Kurt había empezado a hablar de nuevo de su madre y de los problemas que estaba teniendo para encontrar una canguro.

– He aquí mi gran dilema -le dijo en voz baja, pero decidido a confiarle sus problemas-. ¿Cómo encuentro una madre para Katy sin tener que contratar una esposa para mí?

– ¿Contratar? -preguntó ella, levantando una ceja, inexplicablemente ofendida por el modo en que él estaba planteando la situación.

– No veo de qué otro modo hacerlo -dijo Kurt.

Ella lo miró y luego pensó que no podía decirlo en serio. Decía eso porque se sentía frustrado.

– Conocerás a alguien y te enamorarás.

– Ya -dijo, mirándola con evidente disgusto-. Creo que ya he visto esa película, pero las segundas partes nunca fueron buenas.

Ella no dijo nada. Esperaba ver en su cara una expresión de dolor por su esposa muerta, pero en su lugar tenía una expresión neutra. Había en ella más amargura que cualquier otra cosa. Qué extraño.

Todo el mundo sabía que él y Grace habían sido la pareja perfecta. Decían que había quedado destrozado cuando la avioneta en la que viajaba se estrelló, y dudaban que fuera capaz de volver a enamorarse.

Ahora Jodie empezaba a preguntarse si la gente tenía razón en sus habladurías.

– Conociste a Grace en la universidad, ¿verdad? -preguntó, sabiendo que se metía en terreno pantanoso, lista para salir de allí corriendo si él no quería hablar de ello.

– Nos conocimos en una clase de hongos -dijo, asintiendo-. Había una salida de campo cada dos fines de semana, así que pudimos conocernos bien -sus ojos adoptaron una expresión soñadora-. Era preciosa, rubia con los ojos de color azul muy claro, como una princesa de hielo -sacudió la cabeza, como si hablase más para sí mismo que para ella-. Nunca me cansaba de mirarla.

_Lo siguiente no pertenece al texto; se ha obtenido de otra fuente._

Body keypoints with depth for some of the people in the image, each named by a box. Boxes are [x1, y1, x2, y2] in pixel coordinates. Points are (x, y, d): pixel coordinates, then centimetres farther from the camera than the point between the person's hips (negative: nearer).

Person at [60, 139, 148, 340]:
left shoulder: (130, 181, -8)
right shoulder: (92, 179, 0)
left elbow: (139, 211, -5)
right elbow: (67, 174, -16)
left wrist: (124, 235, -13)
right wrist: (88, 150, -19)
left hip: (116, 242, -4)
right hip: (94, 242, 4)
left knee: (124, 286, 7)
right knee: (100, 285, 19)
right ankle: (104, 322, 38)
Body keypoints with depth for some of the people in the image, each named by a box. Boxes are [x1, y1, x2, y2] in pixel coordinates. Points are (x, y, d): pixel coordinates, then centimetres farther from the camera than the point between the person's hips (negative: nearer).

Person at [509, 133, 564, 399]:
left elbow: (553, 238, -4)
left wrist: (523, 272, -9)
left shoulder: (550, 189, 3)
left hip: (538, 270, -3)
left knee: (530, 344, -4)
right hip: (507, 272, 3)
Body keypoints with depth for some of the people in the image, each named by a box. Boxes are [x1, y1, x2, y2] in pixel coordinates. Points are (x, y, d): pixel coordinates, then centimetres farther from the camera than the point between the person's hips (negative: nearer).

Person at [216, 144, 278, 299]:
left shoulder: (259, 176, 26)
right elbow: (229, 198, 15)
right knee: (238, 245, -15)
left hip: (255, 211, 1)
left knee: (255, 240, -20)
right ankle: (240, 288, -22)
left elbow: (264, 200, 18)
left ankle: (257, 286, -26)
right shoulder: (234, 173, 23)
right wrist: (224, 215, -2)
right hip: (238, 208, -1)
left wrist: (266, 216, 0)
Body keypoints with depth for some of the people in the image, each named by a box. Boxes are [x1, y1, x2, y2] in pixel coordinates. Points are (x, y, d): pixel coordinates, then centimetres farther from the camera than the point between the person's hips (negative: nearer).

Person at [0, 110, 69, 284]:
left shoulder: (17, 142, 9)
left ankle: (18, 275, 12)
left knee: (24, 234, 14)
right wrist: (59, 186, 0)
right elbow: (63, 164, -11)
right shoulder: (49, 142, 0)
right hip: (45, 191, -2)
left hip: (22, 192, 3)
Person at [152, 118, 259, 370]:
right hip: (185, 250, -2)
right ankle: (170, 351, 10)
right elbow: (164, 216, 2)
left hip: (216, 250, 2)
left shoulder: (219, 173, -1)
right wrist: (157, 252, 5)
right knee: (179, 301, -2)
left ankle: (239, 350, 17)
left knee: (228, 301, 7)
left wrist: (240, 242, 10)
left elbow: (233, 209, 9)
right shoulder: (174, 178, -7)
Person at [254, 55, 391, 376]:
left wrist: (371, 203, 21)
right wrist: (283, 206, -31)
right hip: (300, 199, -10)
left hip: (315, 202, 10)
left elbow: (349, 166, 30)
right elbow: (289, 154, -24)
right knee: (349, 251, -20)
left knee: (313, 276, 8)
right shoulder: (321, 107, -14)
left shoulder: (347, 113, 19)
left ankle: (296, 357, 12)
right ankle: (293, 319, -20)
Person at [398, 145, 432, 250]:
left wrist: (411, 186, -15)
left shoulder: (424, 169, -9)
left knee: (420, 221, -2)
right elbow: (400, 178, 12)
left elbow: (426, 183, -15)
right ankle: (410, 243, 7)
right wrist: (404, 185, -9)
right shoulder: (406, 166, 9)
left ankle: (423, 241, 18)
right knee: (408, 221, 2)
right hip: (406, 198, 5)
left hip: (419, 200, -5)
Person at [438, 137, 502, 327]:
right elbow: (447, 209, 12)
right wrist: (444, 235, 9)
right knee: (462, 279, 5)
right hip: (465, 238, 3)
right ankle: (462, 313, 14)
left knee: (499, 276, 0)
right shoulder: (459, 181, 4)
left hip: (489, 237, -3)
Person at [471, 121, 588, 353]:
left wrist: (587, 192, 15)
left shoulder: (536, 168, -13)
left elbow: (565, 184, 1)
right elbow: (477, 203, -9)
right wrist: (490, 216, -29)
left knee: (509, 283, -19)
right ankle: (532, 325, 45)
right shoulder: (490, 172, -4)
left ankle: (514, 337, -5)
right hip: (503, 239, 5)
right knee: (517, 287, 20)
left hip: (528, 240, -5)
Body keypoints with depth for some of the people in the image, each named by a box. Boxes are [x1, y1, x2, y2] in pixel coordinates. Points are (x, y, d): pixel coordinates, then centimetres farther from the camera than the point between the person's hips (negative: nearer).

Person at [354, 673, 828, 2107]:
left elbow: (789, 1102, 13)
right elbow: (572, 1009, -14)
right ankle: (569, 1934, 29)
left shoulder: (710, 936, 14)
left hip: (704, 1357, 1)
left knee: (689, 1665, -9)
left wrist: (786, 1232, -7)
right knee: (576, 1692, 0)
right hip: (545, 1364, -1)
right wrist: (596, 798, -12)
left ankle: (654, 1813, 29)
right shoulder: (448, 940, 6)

Jodie apartó la mirada, algo avergonzada por la sinceridad de su declaración.

– Nos casamos en cuanto acabé la carrera y nos mudamos a Nueva York. Después Grace se quedó embarazada y todo cambió.

Sus ojos parecían ensombrecidos por un nubarrón, una emoción que Jodie no pudo identificar. Esperó a que él continuase con su relato, pero Kart levantó la vista y pareció darse cuenta de que ella estaba allí. Sus ojos se aclararon y le sonrió.

– Pero basta ya de mí. Háblame de cómo decidiste hacerte fisioterapeuta.

Ella empezó lentamente, pero después tomó velocidad y le contó que tenía dos trabajos e iba a clases por las noches, hasta que consiguió una beca y sólo necesitó uno de los dos trabajos. Siguieron hablando media hora más hasta que se hizo la hora de devolver a Kurt a casa para que estuviera allí cuando Tracy llegara con Katy.

– Estará dormida -se dijo a sí mismo cuando estaban en el coche-. Cuando Tracy la traiga a casa parecerá un angelito.

Jodie pensó que era muy bonito que quisiera tanto a su hijita, pero le provocaba náuseas. Nunca tendría una relación con un hombre que tuviera hijos. No era su destino y no debía olvidarlo.